Having chickens is fun and tasty – but let’s not forget the unromantic part of keeping this (sometimes foul-smelling) fowl.  Mom and Dad play a huge roll in the success of this hobby.  A perfect illustration of this occurred when cleaning the coops last weekend.  I try to do the deed on the weekend as there are less things pressing on my time.  Additionally, I like to get it done early in the morning when the heat of each summer day has not yet hit its peak (although we’ve had about 10 straight days of 100+ degree days – ugh!).  Yet, last weekend as my husband headed off to do errands, there I was, in my oh so attractive grey “mom-shorts”, black tank top and my aqua and brown argyle chicken boots (about the cutest thing I was wearing that day).  Oh and let’s not forget my pregnant belly of 6 months.  Anyway, he calls to me, “I’ll be back soon.”  I look up, standing in 6 inches of stinky chicken shavings, the fragrant chicken air just hanging around like Chevy Chase’s cousin Eddy in National Lampoon’s Christmas Vacation, my pregnant belly growing by the day, holding my snow shovel which I use to scoop up their shavings each week, and sweat dripping off my face and forehead.  Forcing a smile, I respond, “Ok, see ya soon!”  To be clear, I was not unhappy with the best husband in the world, just anxious to get this part of my day over.  But I have to say, just after that moment, I had a change of heart.  I realized that not only was I getting the coops cleaned, but I was getting a great workout to boot!  It really was a win-win!  So the rest of my time, as I listened to the rock hits of the 80’s, was quite pleasant.
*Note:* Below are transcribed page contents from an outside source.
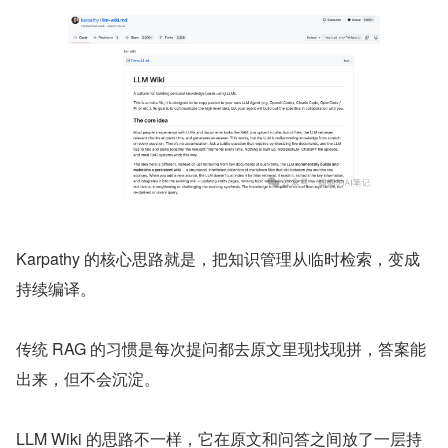
Karpathy 的核心思路就是，把知识管理从临时检索，变成
持续编译。
传统 RAG 的习惯是每次提问都去原文里现找现拼，答案能
出来，但不会沉淀。
LLM Wiki 的思路不一样，它在原文和问答之间放了一层持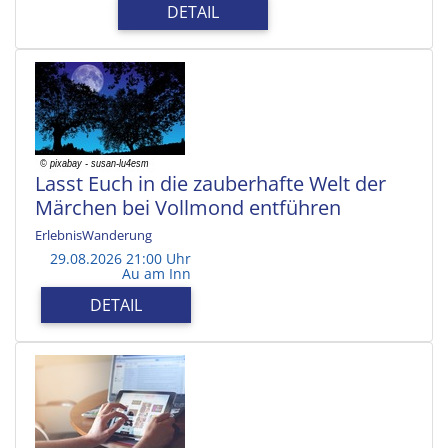
DETAIL
Lasst Euch in die zauberhafte Welt der
Märchen bei Vollmond entführen
ErlebnisWanderung
29.08.2026 21:00 Uhr
Au am Inn
DETAIL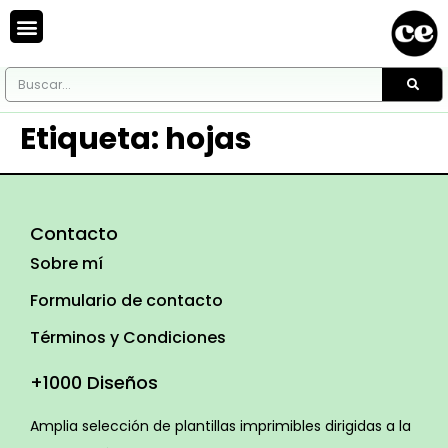
Etiqueta:
hojas
Contacto
Sobre mí
Formulario de contacto
Términos y Condiciones
+1000 Diseños
Amplia selección de plantillas imprimibles dirigidas a la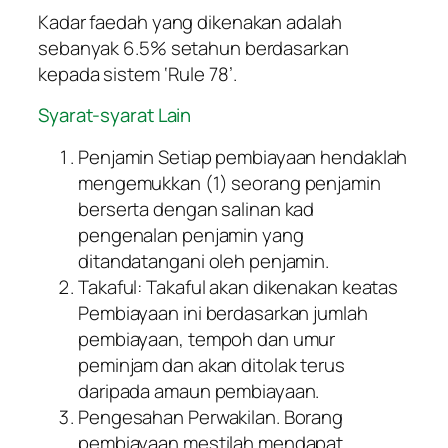
Kadar faedah yang dikenakan adalah
sebanyak 6.5% setahun berdasarkan
kepada sistem ‘Rule 78’.
Syarat-syarat Lain
Penjamin Setiap pembiayaan hendaklah
mengemukkan (1) seorang penjamin
berserta dengan salinan kad
pengenalan penjamin yang
ditandatangani oleh penjamin.
Takaful: Takaful akan dikenakan keatas
Pembiayaan ini berdasarkan jumlah
pembiayaan, tempoh dan umur
peminjam dan akan ditolak terus
daripada amaun pembiayaan.
Pengesahan Perwakilan. Borang
pembiayaan mestilah mendapat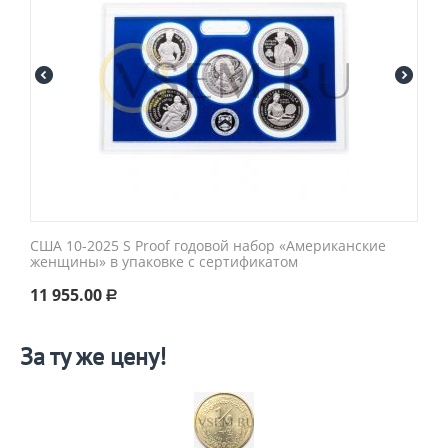
США 10-2025 S Proof годовой набор «Американские
женщины» в упаковке с сертификатом
11 955.00
Р
За ту же цену!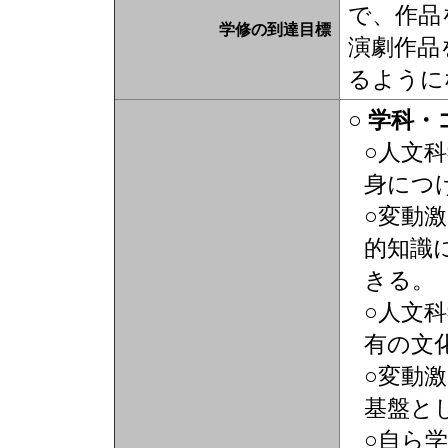
で、作品
学修の到達目標
演劇作品
るように
○ 学科
○人文
身につ
○変動
的知識
きる。
○人文
有の文
○変動
基盤と
○自ら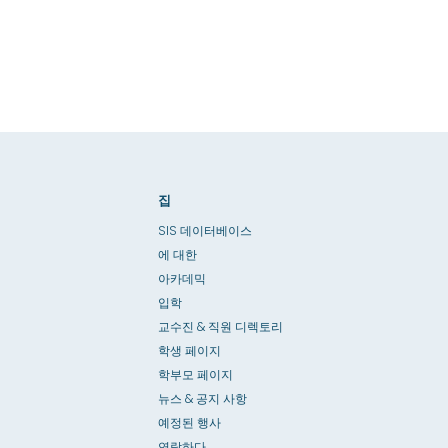
집
SIS 데이터베이스
에 대한
아카데믹
입학
교수진 & 직원 디렉토리
학생 페이지
학부모 페이지
뉴스 & 공지 사항
예정된 행사
연락하다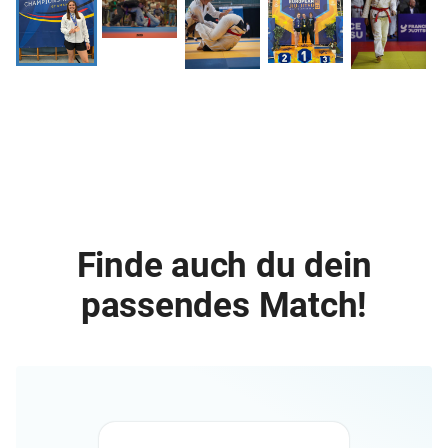
Finde auch du dein
passendes Match!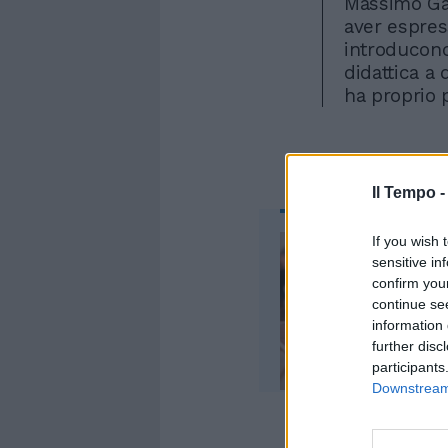
Massimo Ga
aver espres
introducono
didattica a 
ha proprio p
Il Tempo 
If you wish 
sensitive in
confirm you
continue se
information 
further disc
participants
Downstream 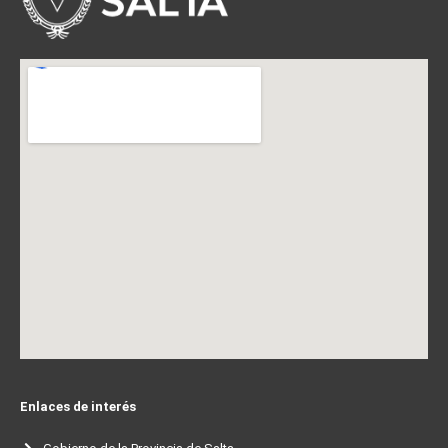
Enlaces de interés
And so it goes, another life lesson…for me and the kids.  Sometimes, having the quality results you desire (i.e.: fresh eggs on a daily basis) has a price.  It takes sacrifice, discipline, persistence in tending to the responsibilities on a day-to-day basis.  It’s not a sprint to the finish and collect your reward.  It’s a slow and steady race, with ample opportunities of humbleness sprinkled in for flavor.  And perhaps, as I reflect, the bigger benefit than even the fresh eggs…it’s the character growth for me, the husband, the kids.  And to give my hubby the props he deserves, this weekend he was right by my side and we cleaned the coops together.  You know that “working together thing” I talked about earlier?  Well, we did it today, and it was such fun!  Clean coops in about 40 min.  But what benefits do the kids get from this?  Happy, united parents, forging a team of cooperation and giving that they expect from their “baby chicks.”  It’s about a family who works to contribute – to each other and their world around them.  Looking to make their little world a bit more beautiful and fun at the same time.  It’s a gift we work to give to our “Chicken Checkers” daily.  Is it always neat and tidy (and pretty smelling)?  Not in the slightest, but that’s when the character is cultivated and hopefully rooted in solid ground.  I

like to think of it as “Less take, more give.”  It really fills a heart full!